Blog Description

Mound House Happenings shares the latest in ongoing projects, site improvements, scheduled programs and events, plus interesting facts and photos on our unique archaeology, history and ecology.



Mound House

Mound House
October 15, 2013

Friday, May 3, 2013

Calusa Neighbors


THE MANASOTA PEOPLE
 Visitors to the Mound House are offered an opportunity to learn about the Calusa culture and those who built and lived on this site so long ago. As a distinct culture, the Calusa are described as a having a well-organized and stratified society who traded extensively and collected tribute from tribes from as far away as the east coast of Florida and the Kissimmee River basin. One of the groups with whom the Calusa interacted, traded with, and may have battled, were their neighbors to the north, known by archaeologists as the “Manasota People."


 Among the various groups of people to inhabit Florida, the Manasota lived along the coast just north of here. The Manasota culture extended from Sarasota County north to Tampa Bay.  Like the Calusa, the Manasota culture evolved from the earlier Archaic cultures of mobile hunters and gatherers that settled along the west coast as far back as 4000 BC. Also, like their neighbors to the south, the Manasota developed an extensive array of settlements along the coast. They lived on mounds located in hammocks near the estuaries and derived their subsistence from fish and shellfish as well as hunting and gathering plants from the inland.
Early on, the Manasota did not have a hierarchical society, and leadership was based on individual ability, rather than inherited status. This is inferred due to the absence of artifacts in graves and there not being any indication of differential treatment in death suggests an egalitarian society.
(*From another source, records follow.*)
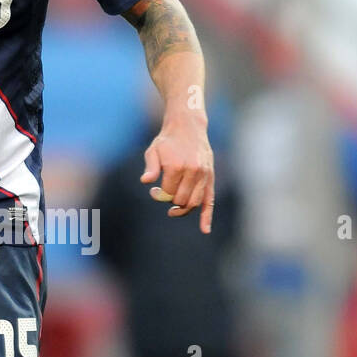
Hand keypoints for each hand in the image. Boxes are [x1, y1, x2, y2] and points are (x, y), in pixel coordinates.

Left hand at [141, 113, 214, 230]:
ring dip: (183, 209)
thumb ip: (150, 167)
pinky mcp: (210, 177)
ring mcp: (203, 175)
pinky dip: (207, 216)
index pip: (166, 193)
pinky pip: (210, 200)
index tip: (153, 189)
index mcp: (176, 166)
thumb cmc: (167, 140)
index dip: (158, 195)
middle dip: (170, 202)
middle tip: (162, 195)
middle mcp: (192, 172)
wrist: (188, 126)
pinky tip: (204, 230)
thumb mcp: (153, 150)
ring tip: (173, 209)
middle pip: (180, 200)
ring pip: (194, 203)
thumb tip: (146, 182)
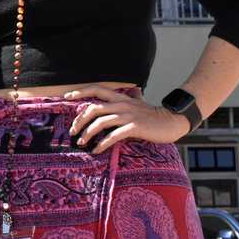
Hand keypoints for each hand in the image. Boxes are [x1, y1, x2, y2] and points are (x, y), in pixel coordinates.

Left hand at [66, 84, 188, 152]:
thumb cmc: (152, 115)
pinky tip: (97, 150)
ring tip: (81, 142)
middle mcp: (122, 104)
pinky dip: (103, 143)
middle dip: (79, 120)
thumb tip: (125, 94)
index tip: (67, 97)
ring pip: (101, 122)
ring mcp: (128, 115)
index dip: (81, 91)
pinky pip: (114, 135)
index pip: (97, 88)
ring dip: (88, 133)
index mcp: (121, 97)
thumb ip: (127, 100)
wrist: (172, 121)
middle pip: (93, 108)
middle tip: (73, 131)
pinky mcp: (134, 127)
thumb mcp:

 Later in their history, the Manasota appear to have adopted some of the religious and ceremonial practices of other cultures to the north.  Archaeological evidence of these adaptations is found in the use of sand burial mounds and the placement of ornate pottery in graves. Evidence from around 900 AD on suggests a change in political and religious practices as a result of an increasing population. At this point in history, there was a distinct change in the culture of the Manasota, perhaps as a result of the influence of other Mississippian tribes to the north, the Manasota culture as distinct entity in the historical record ceased to exist.  A new culture emerged, called the Safety Harbor culture, and practices such as division of labor and the management of resources to protect against famine and warfare became established.  The unequal status of people can be seen in the importance of flat topped temple mounds in which the most influential people, including political, religious and military leaders, lived atop the mounds with most of the rest of the population living below. A similar type of social structure and living conditions can also be found in the archaeological record here at Mound House.